BEGIN Information

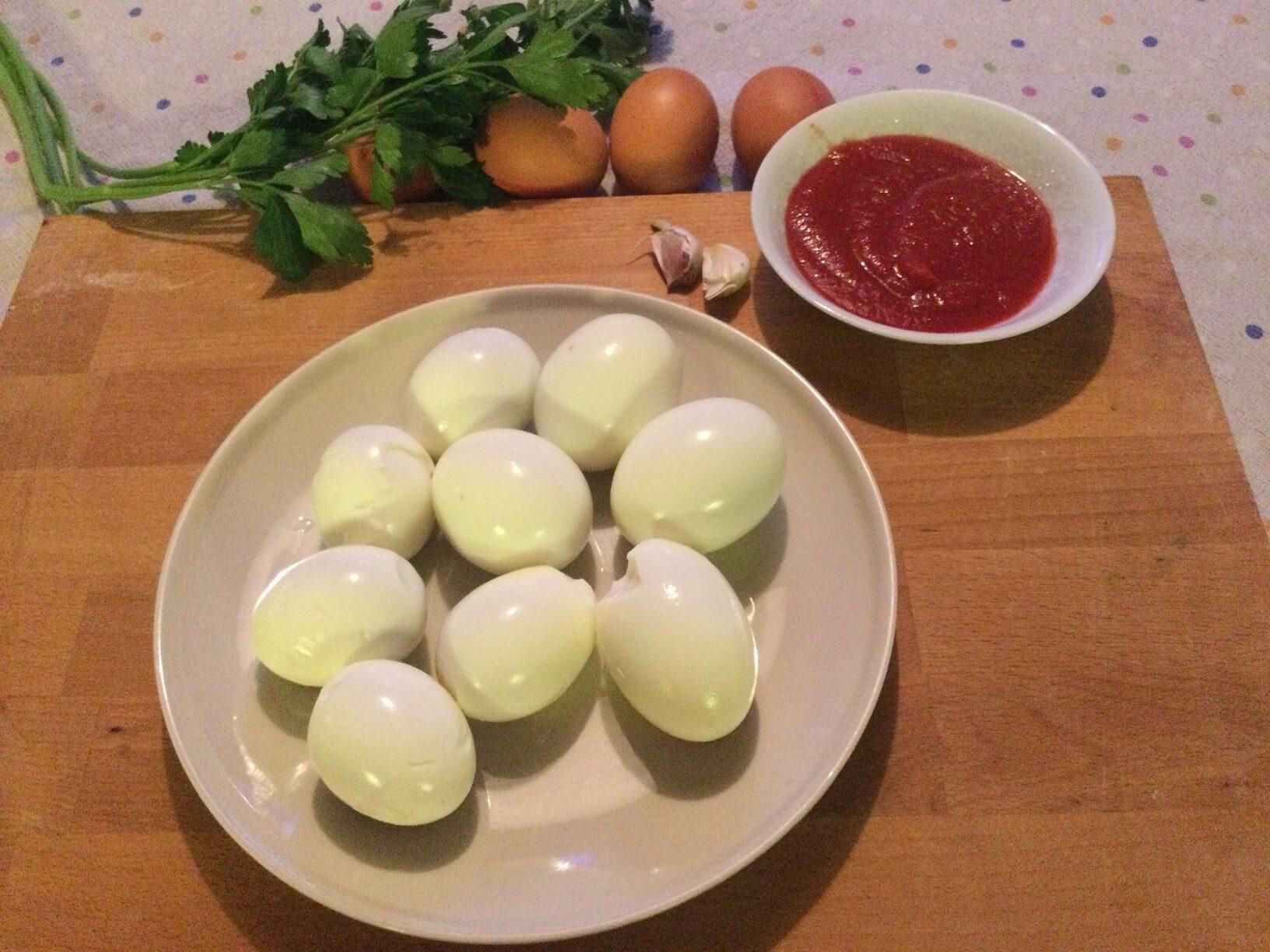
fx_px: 1137
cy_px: 476
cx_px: 635
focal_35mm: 31
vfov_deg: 45.4
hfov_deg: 58.4
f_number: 2.4
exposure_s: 1/17
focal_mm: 3.3
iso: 320
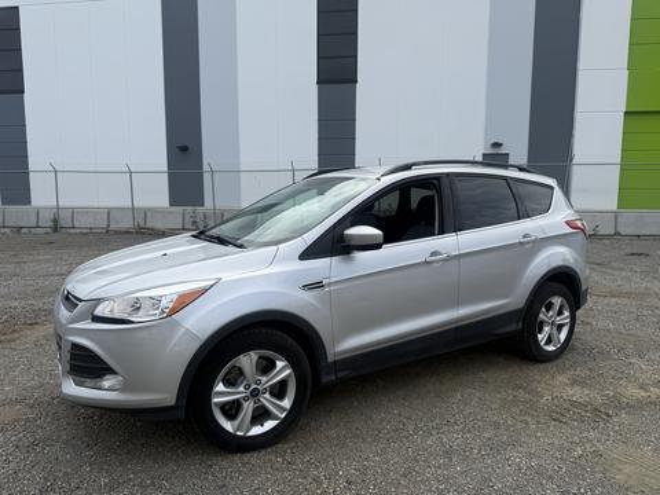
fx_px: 458
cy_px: 248
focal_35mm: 24
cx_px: 330
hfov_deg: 71.6
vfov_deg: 56.8
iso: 80
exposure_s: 1/5319
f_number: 1.78
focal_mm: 6.76
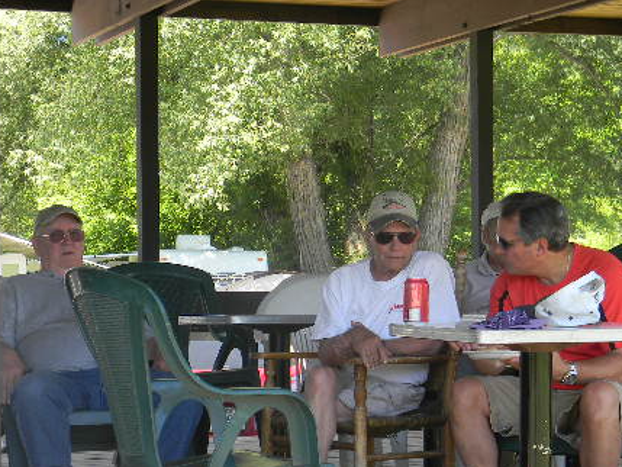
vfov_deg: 14.8
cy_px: 290
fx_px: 1797
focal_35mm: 100
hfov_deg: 19.6
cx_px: 351
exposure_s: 1/70.1
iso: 80
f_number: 4.3
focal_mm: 12.2
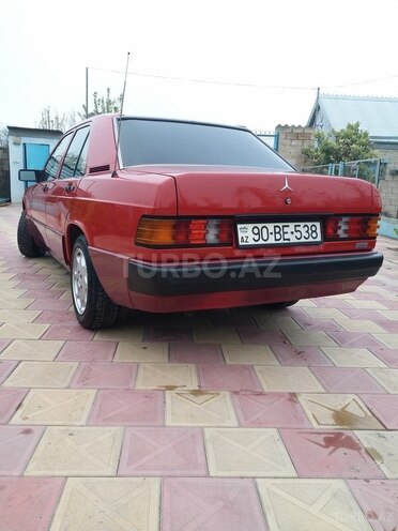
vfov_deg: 65.3
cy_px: 266
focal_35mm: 27
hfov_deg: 51.4
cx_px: 199
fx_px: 414
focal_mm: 3.7
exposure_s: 1/352
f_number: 1.9
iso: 40
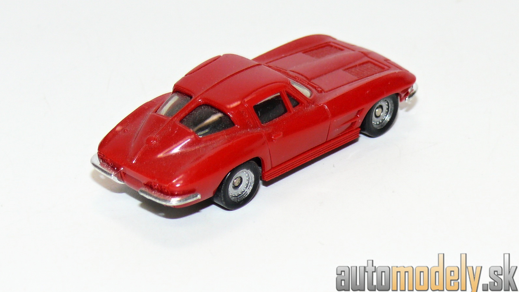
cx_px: 261
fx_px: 2037
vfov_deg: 8.2
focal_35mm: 148
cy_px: 107
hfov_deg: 14.5
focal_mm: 16.1
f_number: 4
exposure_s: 1/30
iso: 100
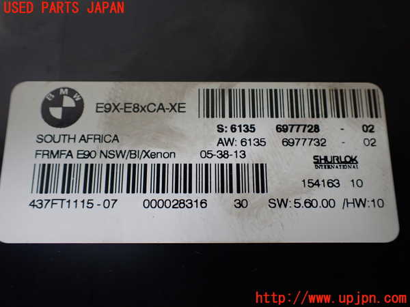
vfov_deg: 46.8
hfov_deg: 60.0
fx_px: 355
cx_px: 205
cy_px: 154
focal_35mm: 30
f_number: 2.3
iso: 250
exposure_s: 1/125
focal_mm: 5.4
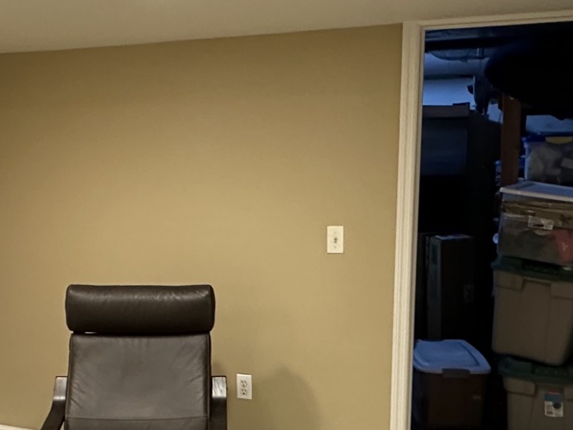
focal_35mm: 47
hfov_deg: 40.0
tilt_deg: -10.6
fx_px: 778
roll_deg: +0.6
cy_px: 285
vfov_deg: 30.7
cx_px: 196
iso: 500
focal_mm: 2.22
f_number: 2.2
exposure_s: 1/60
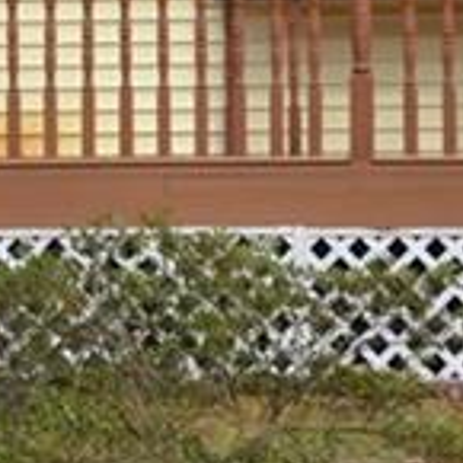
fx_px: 5160
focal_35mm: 341
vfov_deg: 5.1
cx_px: 10
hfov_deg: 5.1
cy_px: -166
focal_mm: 38
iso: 100
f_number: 6.3
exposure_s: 1/160
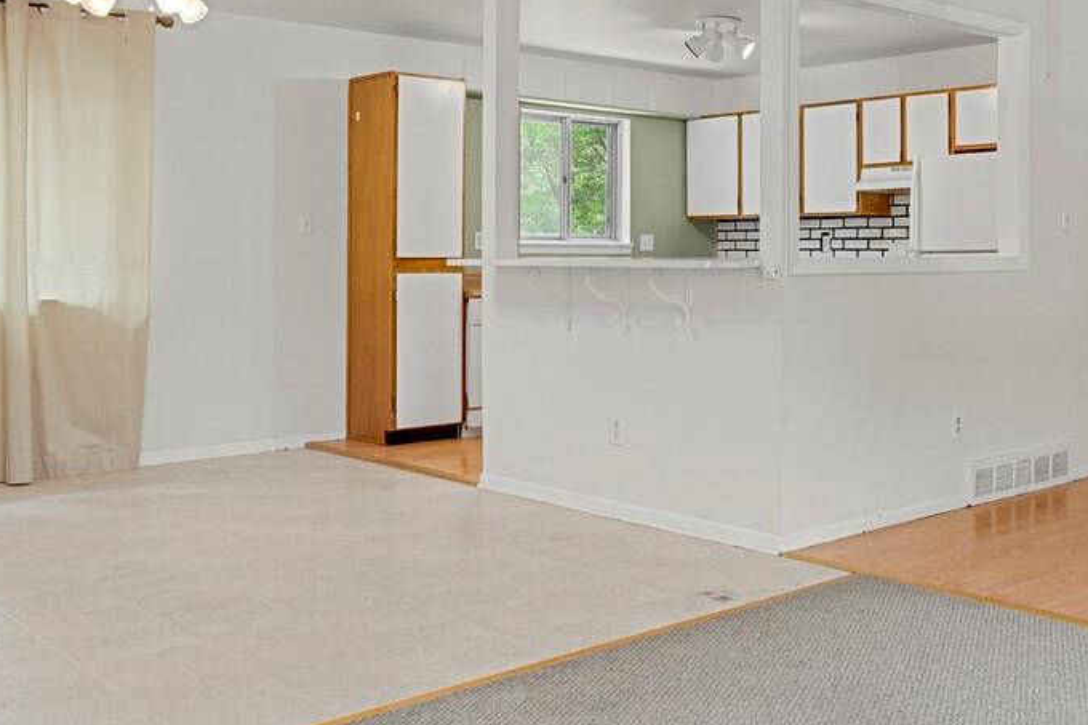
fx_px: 1209
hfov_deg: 46.1
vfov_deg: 33.2
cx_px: 860
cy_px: 259
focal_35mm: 40
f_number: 8
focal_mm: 17
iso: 7200
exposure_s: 1/20
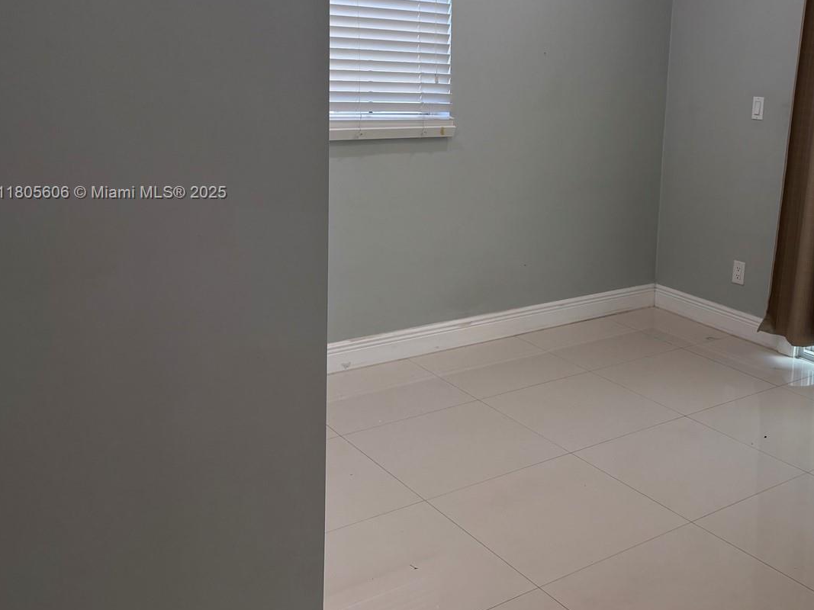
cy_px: 194
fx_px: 917
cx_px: 593
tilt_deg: -8.7
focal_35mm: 39
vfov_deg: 36.4
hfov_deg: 46.4
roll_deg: -2.6
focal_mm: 5.96
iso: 40
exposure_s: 1/127
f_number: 1.6
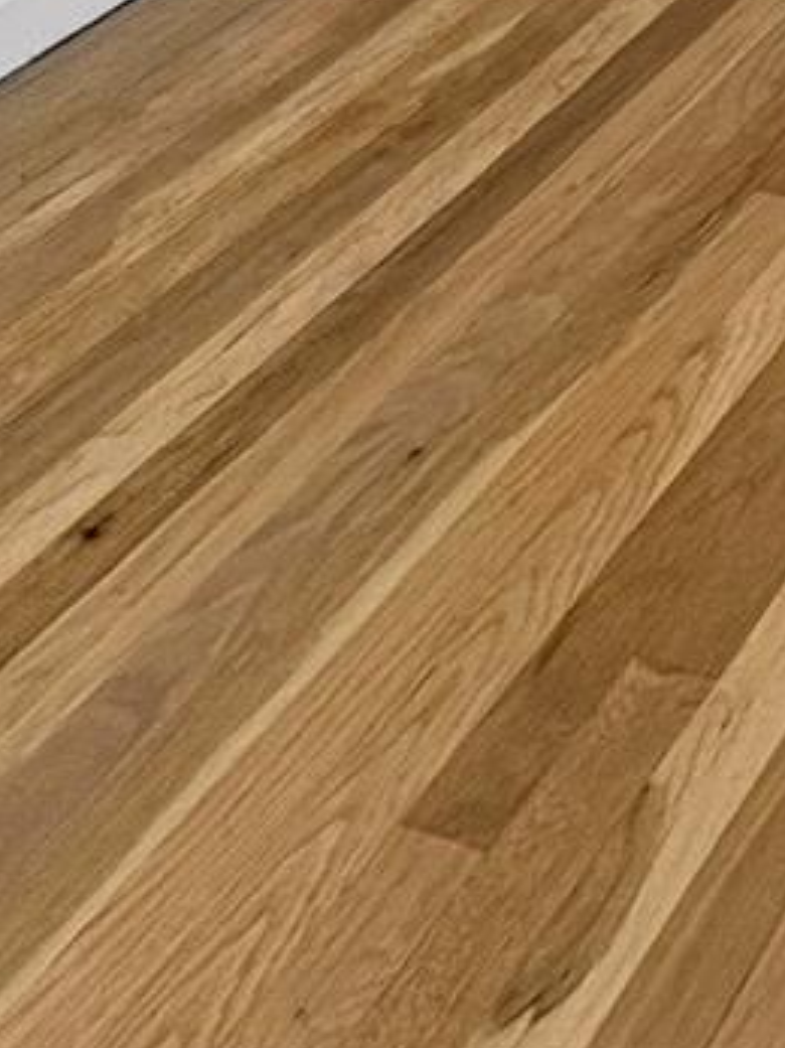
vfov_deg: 18.9
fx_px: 1876
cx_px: 1446
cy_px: -1060
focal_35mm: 62
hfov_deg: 18.2
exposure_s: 1/120
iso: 200
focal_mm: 2.22
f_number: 2.2
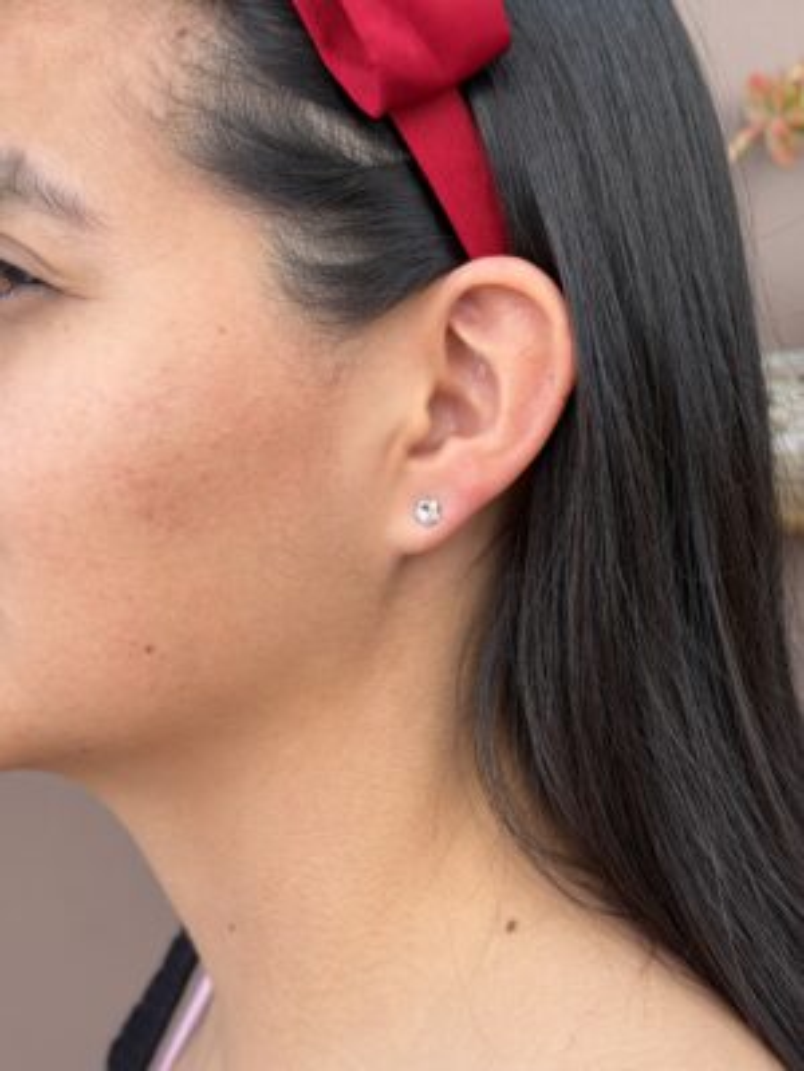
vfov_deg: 39.7
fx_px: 1486
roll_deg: +0.4
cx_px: 402
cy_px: 536
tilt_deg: -7.3
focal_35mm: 48
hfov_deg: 30.3
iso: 64
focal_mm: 6.76
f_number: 1.78
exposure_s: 1/506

END Information

| Problem to work on |
Leave the pictures behind and transcribe every record above exactly.

| Exercise answer |
fx_px: 1137
cy_px: 476
cx_px: 635
focal_35mm: 31
vfov_deg: 45.4
hfov_deg: 58.4
f_number: 2.4
exposure_s: 1/17
focal_mm: 3.3
iso: 320
fx_px: 458
cy_px: 248
focal_35mm: 24
cx_px: 330
hfov_deg: 71.6
vfov_deg: 56.8
iso: 80
exposure_s: 1/5319
f_number: 1.78
focal_mm: 6.76
vfov_deg: 14.8
cy_px: 290
fx_px: 1797
focal_35mm: 100
hfov_deg: 19.6
cx_px: 351
exposure_s: 1/70.1
iso: 80
f_number: 4.3
focal_mm: 12.2
vfov_deg: 65.3
cy_px: 266
focal_35mm: 27
hfov_deg: 51.4
cx_px: 199
fx_px: 414
focal_mm: 3.7
exposure_s: 1/352
f_number: 1.9
iso: 40
cx_px: 261
fx_px: 2037
vfov_deg: 8.2
focal_35mm: 148
cy_px: 107
hfov_deg: 14.5
focal_mm: 16.1
f_number: 4
exposure_s: 1/30
iso: 100
vfov_deg: 46.8
hfov_deg: 60.0
fx_px: 355
cx_px: 205
cy_px: 154
focal_35mm: 30
f_number: 2.3
iso: 250
exposure_s: 1/125
focal_mm: 5.4
focal_35mm: 47
hfov_deg: 40.0
tilt_deg: -10.6
fx_px: 778
roll_deg: +0.6
cy_px: 285
vfov_deg: 30.7
cx_px: 196
iso: 500
focal_mm: 2.22
f_number: 2.2
exposure_s: 1/60
fx_px: 5160
focal_35mm: 341
vfov_deg: 5.1
cx_px: 10
hfov_deg: 5.1
cy_px: -166
focal_mm: 38
iso: 100
f_number: 6.3
exposure_s: 1/160
fx_px: 1209
hfov_deg: 46.1
vfov_deg: 33.2
cx_px: 860
cy_px: 259
focal_35mm: 40
f_number: 8
focal_mm: 17
iso: 7200
exposure_s: 1/20
cy_px: 194
fx_px: 917
cx_px: 593
tilt_deg: -8.7
focal_35mm: 39
vfov_deg: 36.4
hfov_deg: 46.4
roll_deg: -2.6
focal_mm: 5.96
iso: 40
exposure_s: 1/127
f_number: 1.6
vfov_deg: 18.9
fx_px: 1876
cx_px: 1446
cy_px: -1060
focal_35mm: 62
hfov_deg: 18.2
exposure_s: 1/120
iso: 200
focal_mm: 2.22
f_number: 2.2
vfov_deg: 39.7
fx_px: 1486
roll_deg: +0.4
cx_px: 402
cy_px: 536
tilt_deg: -7.3
focal_35mm: 48
hfov_deg: 30.3
iso: 64
focal_mm: 6.76
f_number: 1.78
exposure_s: 1/506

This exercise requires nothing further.